是否有可能计算最近3场比赛的平均得分,而不管球队是在家还是在场上?
所需的输出(仅显示萨尔茨堡团队的信息):
HomeTeam AwayTeam Season Htpoints Atpoints HT.av.last3 AT.av.last3
Mattersburg Salzburg 2015/2016 3 0 NA
Salzburg Rapid Vienna 2015/2016 0 3 NA
Admira Mattersburg 2015/2016 3 0
Admira Salzburg 2015/2016 1 1 NA
Mattersburg Ried 2015/2016 3 0
Ried Salzburg 2015/2016 0 3 0.33
Altach Mattersburg 2015/2016 3 0
Austria Vie Mattersburg 2015/2016 3 0
Salzburg Altach 2015/2016 3 0 1.33
Mattersburg AC Wolfsberger2015/2016 3 0
Salzburg Austria Vienna2015/2016 1 1 2.33
Rapid Vienna Mattersburg 2015/2016 0 3
Sturm Graz Salzburg 2015/2016 0 3 2.33
Salzburg Grodig 2015/2016 3 0 2.33
首选项: data.table
可复制的数据集(与上面的数据集不同):
library(data.table)
DT <- fread("HomeTeam,AwayTeam,Season,Htpoints,Atpoints
Grodig,Salzburg,2015/2016,0,3
Rapid Vienna,Altach,2015/2016,1,1
Ried,Austria Vienna,2015/2016,3,0
Sturm Graz,Mattersburg,2015/2016,3,0
Admira,Rapid Vienna,2015/2016,1,1
Altach,Ried,2015/2016,0,3
Austria Vienna,Sturm Graz,2015/2016,1,1
Mattersburg,Grodig,2015/2016,3,0
Salzburg,AC Wolfsberger,2015/2016,3,0")
numTeams <- DT[,uniqueN(c(HomeTeam, AwayTeam))]

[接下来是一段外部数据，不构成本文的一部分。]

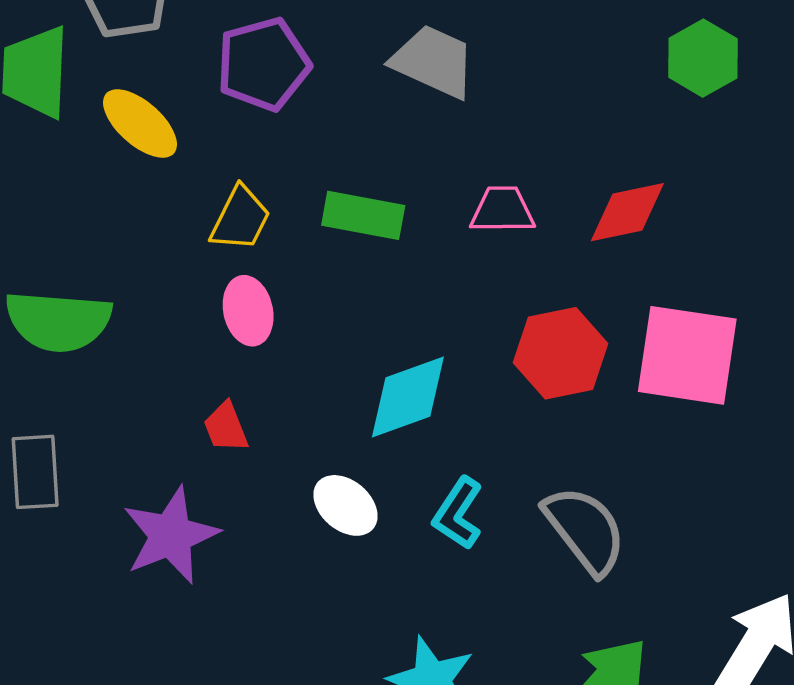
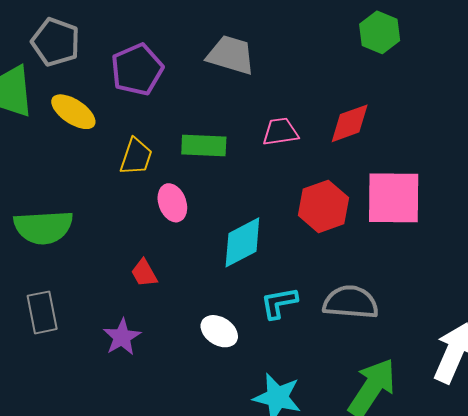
pink ellipse: (248, 311) -> (172, 203), moved
white ellipse: (346, 505) -> (219, 331), moved
cyan L-shape: (458, 513) -> (279, 303), turned 54
gray semicircle: (585, 530) -> (351, 302), turned -40
purple star: (171, 535) -> (122, 337), size x0.7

firstHalf <- lapply(seq_len(DT[,.N]),
function(n) data.table(
Matchday=n*2L-1L,
HomeTeam=DT[["HomeTeam"]],
AwayTeam=c(DT[["AwayTeam"]][-seq_len(n)], DT[["AwayTeam"]][seq_len(n)]),
Season=DT[["Season"]],
Htpoints=DT[["Htpoints"]],
Atpoints=DT[["Atpoints"]]
))
secondHalf <- lapply(seq_len(DT[,.N]),
function(n) data.table(
Matchday=n*2L,
HomeTeam=DT[["AwayTeam"]],
AwayTeam=c(DT[["HomeTeam"]][-seq_len(n)], DT[["HomeTeam"]][seq_len(n)]),
Season=DT[["Season"]],
Htpoints=DT[["Htpoints"]],
Atpoints=DT[["Atpoints"]]
))
DT <- rbindlist(c(firstHalf, secondHalf))[
HomeTeam!=AwayTeam][,
.SD[1L], by=.(HomeTeam, AwayTeam)]
setorder(DT, Matchday, HomeTeam)
DT <- DT[,-c("Matchday")]
答案 0 :(得分:1)
library(tidyverse)
library(zoo)
DT_prep <- DT %>%
as.tibble() %>%
mutate(row = row_number())
DT_rollmeans <- DT_prep %>%
gather(teamside, teamname, -Season, -Htpoints, -Atpoints, -row) %>%
arrange(row) %>%
group_by(teamname) %>%
mutate(points = case_when(teamside == 'HomeTeam' ~ Htpoints,
teamside == 'AwayTeam' ~ Atpoints),
roll_mean = zoo::rollapply(points, 3, mean, align = 'right', fill = NA)) %>%
ungroup() %>%
select(row, teamside, roll_mean) %>%
spread(teamside, roll_mean) %>%
select(row, HT.av.last3 = HomeTeam, AT.av.last3 = AwayTeam)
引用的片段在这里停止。